═════ Excerpt to read
Wednesday, February 23, 2005

Universal Grieving

The Murder Room is writtem by PD James. This is a blog as I read the book.

At the end of chapter one, we drive up to the museum along a narrow drive. (Narrow is important to the action later on in the book.)

Dalgliesh sees a young man and an elderly woman engaged in gardening. The young man is Ryan Archer we will recognize. And the older woman must be Mrs. Faraday, the elder.

We meet Mrs. Muriel Godby, librarian -- I believe. At least she is a guardian of some sort. Cold. Steely.

James Calder-Hale, curator. A poof? Urbane, to be sure. We find out later that he has some tie to the government's anti-terror bureau. He's an ex-FCO, Middle East expert, speaks Arabic and two or three dialects.

But it is interesting that Calder-Hale in a subsequent chapter does not volunteer this information about himself, when the author shows us Calder-Hale through his own internal dialogue.
══════════
═════ Data lines
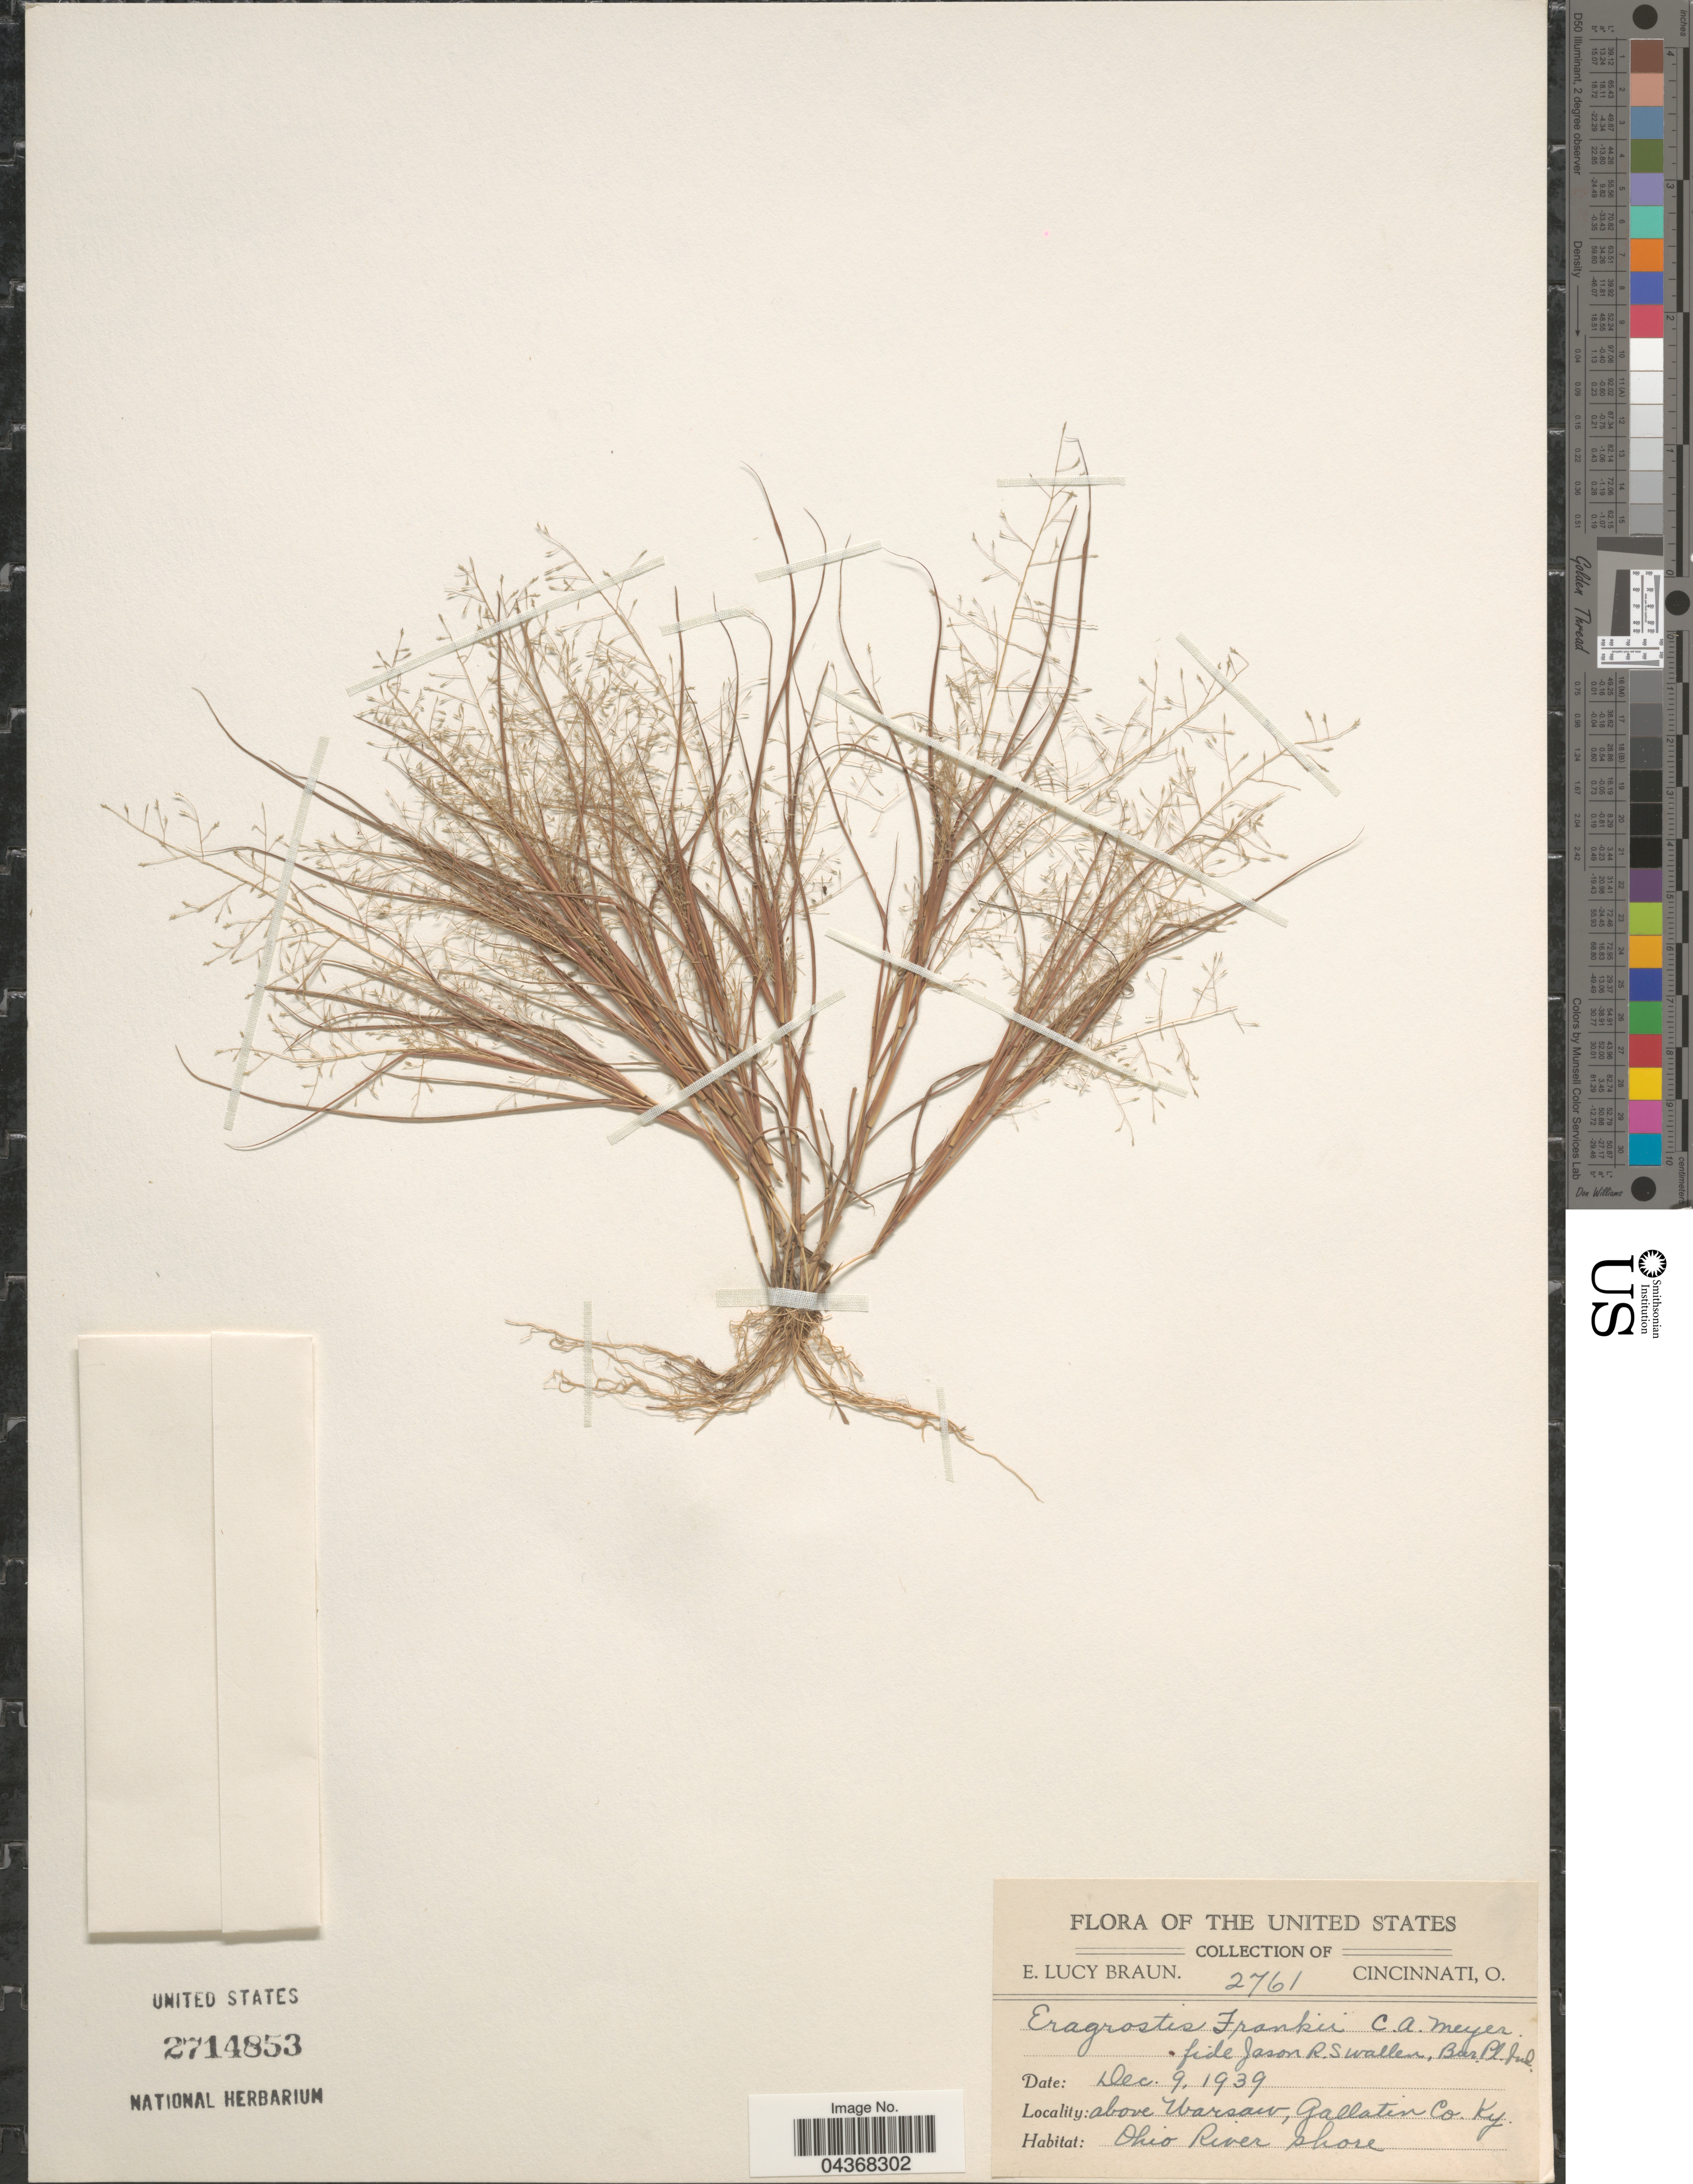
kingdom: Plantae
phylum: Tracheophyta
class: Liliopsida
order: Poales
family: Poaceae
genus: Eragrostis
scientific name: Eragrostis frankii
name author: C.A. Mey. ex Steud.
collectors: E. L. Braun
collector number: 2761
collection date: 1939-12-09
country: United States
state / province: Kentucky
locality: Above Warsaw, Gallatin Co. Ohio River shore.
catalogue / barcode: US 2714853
══════════
■ What to work on
Substitute "weeding" for "gardening" and write out the blog post about The Murder Room from "Dalgliesh sees a" up to and including "or three dialects.". These records were taken from a separate source.

■ Expected answer
Dalgliesh sees a young man and an elderly woman engaged in weeding. The young man is Ryan Archer we will recognize. And the older woman must be Mrs. Faraday, the elder.

We meet Mrs. Muriel Godby, librarian -- I believe. At least she is a guardian of some sort. Cold. Steely.

James Calder-Hale, curator. A poof? Urbane, to be sure. We find out later that he has some tie to the government's anti-terror bureau. He's an ex-FCO, Middle East expert, speaks Arabic and two or three dialects.